→ DATA SHOWN:
-----
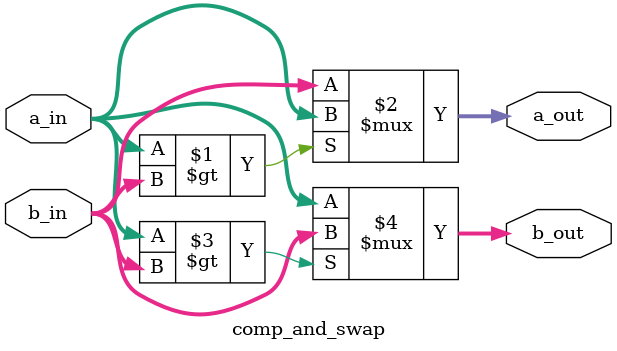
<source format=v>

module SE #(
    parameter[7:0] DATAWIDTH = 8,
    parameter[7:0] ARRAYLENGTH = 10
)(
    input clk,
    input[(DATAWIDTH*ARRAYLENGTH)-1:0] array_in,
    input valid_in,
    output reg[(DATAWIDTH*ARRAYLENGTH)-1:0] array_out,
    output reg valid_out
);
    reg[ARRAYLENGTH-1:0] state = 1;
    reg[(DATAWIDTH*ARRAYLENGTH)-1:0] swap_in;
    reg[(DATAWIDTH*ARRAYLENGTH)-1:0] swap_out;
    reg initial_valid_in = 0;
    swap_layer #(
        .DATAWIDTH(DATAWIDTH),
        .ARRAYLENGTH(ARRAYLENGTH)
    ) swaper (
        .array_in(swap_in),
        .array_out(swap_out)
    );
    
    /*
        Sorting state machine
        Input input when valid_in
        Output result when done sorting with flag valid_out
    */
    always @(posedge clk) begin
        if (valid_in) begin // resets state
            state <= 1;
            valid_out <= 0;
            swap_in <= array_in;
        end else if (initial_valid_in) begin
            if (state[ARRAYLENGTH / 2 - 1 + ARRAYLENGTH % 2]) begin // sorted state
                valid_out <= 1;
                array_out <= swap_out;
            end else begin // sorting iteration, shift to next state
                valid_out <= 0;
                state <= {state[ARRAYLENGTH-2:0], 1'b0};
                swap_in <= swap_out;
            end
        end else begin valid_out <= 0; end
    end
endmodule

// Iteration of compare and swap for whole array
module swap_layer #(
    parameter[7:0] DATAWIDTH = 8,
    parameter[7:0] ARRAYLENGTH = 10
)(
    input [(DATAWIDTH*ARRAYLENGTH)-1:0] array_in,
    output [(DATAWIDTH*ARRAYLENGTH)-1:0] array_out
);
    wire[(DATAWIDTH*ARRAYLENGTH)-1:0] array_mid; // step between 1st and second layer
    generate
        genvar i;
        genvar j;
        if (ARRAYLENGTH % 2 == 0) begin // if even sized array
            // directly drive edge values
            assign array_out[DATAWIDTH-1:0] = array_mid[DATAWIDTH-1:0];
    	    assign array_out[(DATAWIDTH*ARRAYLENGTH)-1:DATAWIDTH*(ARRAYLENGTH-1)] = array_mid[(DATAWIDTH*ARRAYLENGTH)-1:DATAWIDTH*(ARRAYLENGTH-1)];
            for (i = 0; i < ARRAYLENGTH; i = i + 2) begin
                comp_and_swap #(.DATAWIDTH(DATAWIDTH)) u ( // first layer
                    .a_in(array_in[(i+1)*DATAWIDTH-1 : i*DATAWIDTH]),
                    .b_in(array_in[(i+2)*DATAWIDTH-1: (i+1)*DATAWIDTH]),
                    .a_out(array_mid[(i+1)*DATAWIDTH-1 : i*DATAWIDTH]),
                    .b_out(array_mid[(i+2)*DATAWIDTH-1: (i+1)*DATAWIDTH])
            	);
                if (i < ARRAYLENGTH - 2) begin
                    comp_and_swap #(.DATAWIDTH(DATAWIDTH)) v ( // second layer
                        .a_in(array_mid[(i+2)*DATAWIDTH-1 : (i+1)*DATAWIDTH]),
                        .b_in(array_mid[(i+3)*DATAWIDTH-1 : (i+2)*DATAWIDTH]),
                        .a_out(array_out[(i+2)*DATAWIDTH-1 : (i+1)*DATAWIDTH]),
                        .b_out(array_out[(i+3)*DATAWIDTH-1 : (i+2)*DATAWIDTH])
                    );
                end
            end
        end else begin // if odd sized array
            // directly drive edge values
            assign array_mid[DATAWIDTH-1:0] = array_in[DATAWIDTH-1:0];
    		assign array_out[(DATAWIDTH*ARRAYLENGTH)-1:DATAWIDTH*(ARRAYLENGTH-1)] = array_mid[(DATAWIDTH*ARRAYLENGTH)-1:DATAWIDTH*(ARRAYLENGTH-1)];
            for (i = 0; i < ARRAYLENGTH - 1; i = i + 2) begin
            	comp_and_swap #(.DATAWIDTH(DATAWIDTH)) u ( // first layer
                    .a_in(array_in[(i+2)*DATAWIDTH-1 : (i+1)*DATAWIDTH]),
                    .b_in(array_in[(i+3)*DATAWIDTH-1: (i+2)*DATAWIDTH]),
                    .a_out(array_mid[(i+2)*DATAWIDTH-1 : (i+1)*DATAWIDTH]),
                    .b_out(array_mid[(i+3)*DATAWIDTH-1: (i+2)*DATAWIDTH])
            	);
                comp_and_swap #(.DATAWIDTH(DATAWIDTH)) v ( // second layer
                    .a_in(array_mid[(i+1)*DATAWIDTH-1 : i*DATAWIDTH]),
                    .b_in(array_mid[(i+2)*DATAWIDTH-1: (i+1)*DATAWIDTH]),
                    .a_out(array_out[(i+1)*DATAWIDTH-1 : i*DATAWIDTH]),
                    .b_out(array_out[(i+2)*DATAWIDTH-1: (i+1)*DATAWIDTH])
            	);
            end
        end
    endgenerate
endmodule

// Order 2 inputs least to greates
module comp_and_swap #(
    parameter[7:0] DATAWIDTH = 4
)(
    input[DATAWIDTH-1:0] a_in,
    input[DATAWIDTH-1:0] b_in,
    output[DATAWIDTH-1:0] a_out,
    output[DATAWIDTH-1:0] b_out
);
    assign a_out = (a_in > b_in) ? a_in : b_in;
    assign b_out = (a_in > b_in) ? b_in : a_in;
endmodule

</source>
-----
→ ABOUT THIS TASK:
Copy all the data exactly as written, but skip any picture.

→ EXPECTED ANSWER:
<source format=v>

module SE #(
    parameter[7:0] DATAWIDTH = 8,
    parameter[7:0] ARRAYLENGTH = 10
)(
    input clk,
    input[(DATAWIDTH*ARRAYLENGTH)-1:0] array_in,
    input valid_in,
    output reg[(DATAWIDTH*ARRAYLENGTH)-1:0] array_out,
    output reg valid_out
);
    reg[ARRAYLENGTH-1:0] state = 1;
    reg[(DATAWIDTH*ARRAYLENGTH)-1:0] swap_in;
    reg[(DATAWIDTH*ARRAYLENGTH)-1:0] swap_out;
    reg initial_valid_in = 0;
    swap_layer #(
        .DATAWIDTH(DATAWIDTH),
        .ARRAYLENGTH(ARRAYLENGTH)
    ) swaper (
        .array_in(swap_in),
        .array_out(swap_out)
    );
    
    /*
        Sorting state machine
        Input input when valid_in
        Output result when done sorting with flag valid_out
    */
    always @(posedge clk) begin
        if (valid_in) begin // resets state
            state <= 1;
            valid_out <= 0;
            swap_in <= array_in;
        end else if (initial_valid_in) begin
            if (state[ARRAYLENGTH / 2 - 1 + ARRAYLENGTH % 2]) begin // sorted state
                valid_out <= 1;
                array_out <= swap_out;
            end else begin // sorting iteration, shift to next state
                valid_out <= 0;
                state <= {state[ARRAYLENGTH-2:0], 1'b0};
                swap_in <= swap_out;
            end
        end else begin valid_out <= 0; end
    end
endmodule

// Iteration of compare and swap for whole array
module swap_layer #(
    parameter[7:0] DATAWIDTH = 8,
    parameter[7:0] ARRAYLENGTH = 10
)(
    input [(DATAWIDTH*ARRAYLENGTH)-1:0] array_in,
    output [(DATAWIDTH*ARRAYLENGTH)-1:0] array_out
);
    wire[(DATAWIDTH*ARRAYLENGTH)-1:0] array_mid; // step between 1st and second layer
    generate
        genvar i;
        genvar j;
        if (ARRAYLENGTH % 2 == 0) begin // if even sized array
            // directly drive edge values
            assign array_out[DATAWIDTH-1:0] = array_mid[DATAWIDTH-1:0];
    	    assign array_out[(DATAWIDTH*ARRAYLENGTH)-1:DATAWIDTH*(ARRAYLENGTH-1)] = array_mid[(DATAWIDTH*ARRAYLENGTH)-1:DATAWIDTH*(ARRAYLENGTH-1)];
            for (i = 0; i < ARRAYLENGTH; i = i + 2) begin
                comp_and_swap #(.DATAWIDTH(DATAWIDTH)) u ( // first layer
                    .a_in(array_in[(i+1)*DATAWIDTH-1 : i*DATAWIDTH]),
                    .b_in(array_in[(i+2)*DATAWIDTH-1: (i+1)*DATAWIDTH]),
                    .a_out(array_mid[(i+1)*DATAWIDTH-1 : i*DATAWIDTH]),
                    .b_out(array_mid[(i+2)*DATAWIDTH-1: (i+1)*DATAWIDTH])
            	);
                if (i < ARRAYLENGTH - 2) begin
                    comp_and_swap #(.DATAWIDTH(DATAWIDTH)) v ( // second layer
                        .a_in(array_mid[(i+2)*DATAWIDTH-1 : (i+1)*DATAWIDTH]),
                        .b_in(array_mid[(i+3)*DATAWIDTH-1 : (i+2)*DATAWIDTH]),
                        .a_out(array_out[(i+2)*DATAWIDTH-1 : (i+1)*DATAWIDTH]),
                        .b_out(array_out[(i+3)*DATAWIDTH-1 : (i+2)*DATAWIDTH])
                    );
                end
            end
        end else begin // if odd sized array
            // directly drive edge values
            assign array_mid[DATAWIDTH-1:0] = array_in[DATAWIDTH-1:0];
    		assign array_out[(DATAWIDTH*ARRAYLENGTH)-1:DATAWIDTH*(ARRAYLENGTH-1)] = array_mid[(DATAWIDTH*ARRAYLENGTH)-1:DATAWIDTH*(ARRAYLENGTH-1)];
            for (i = 0; i < ARRAYLENGTH - 1; i = i + 2) begin
            	comp_and_swap #(.DATAWIDTH(DATAWIDTH)) u ( // first layer
                    .a_in(array_in[(i+2)*DATAWIDTH-1 : (i+1)*DATAWIDTH]),
                    .b_in(array_in[(i+3)*DATAWIDTH-1: (i+2)*DATAWIDTH]),
                    .a_out(array_mid[(i+2)*DATAWIDTH-1 : (i+1)*DATAWIDTH]),
                    .b_out(array_mid[(i+3)*DATAWIDTH-1: (i+2)*DATAWIDTH])
            	);
                comp_and_swap #(.DATAWIDTH(DATAWIDTH)) v ( // second layer
                    .a_in(array_mid[(i+1)*DATAWIDTH-1 : i*DATAWIDTH]),
                    .b_in(array_mid[(i+2)*DATAWIDTH-1: (i+1)*DATAWIDTH]),
                    .a_out(array_out[(i+1)*DATAWIDTH-1 : i*DATAWIDTH]),
                    .b_out(array_out[(i+2)*DATAWIDTH-1: (i+1)*DATAWIDTH])
            	);
            end
        end
    endgenerate
endmodule

// Order 2 inputs least to greates
module comp_and_swap #(
    parameter[7:0] DATAWIDTH = 4
)(
    input[DATAWIDTH-1:0] a_in,
    input[DATAWIDTH-1:0] b_in,
    output[DATAWIDTH-1:0] a_out,
    output[DATAWIDTH-1:0] b_out
);
    assign a_out = (a_in > b_in) ? a_in : b_in;
    assign b_out = (a_in > b_in) ? b_in : a_in;
endmodule

</source>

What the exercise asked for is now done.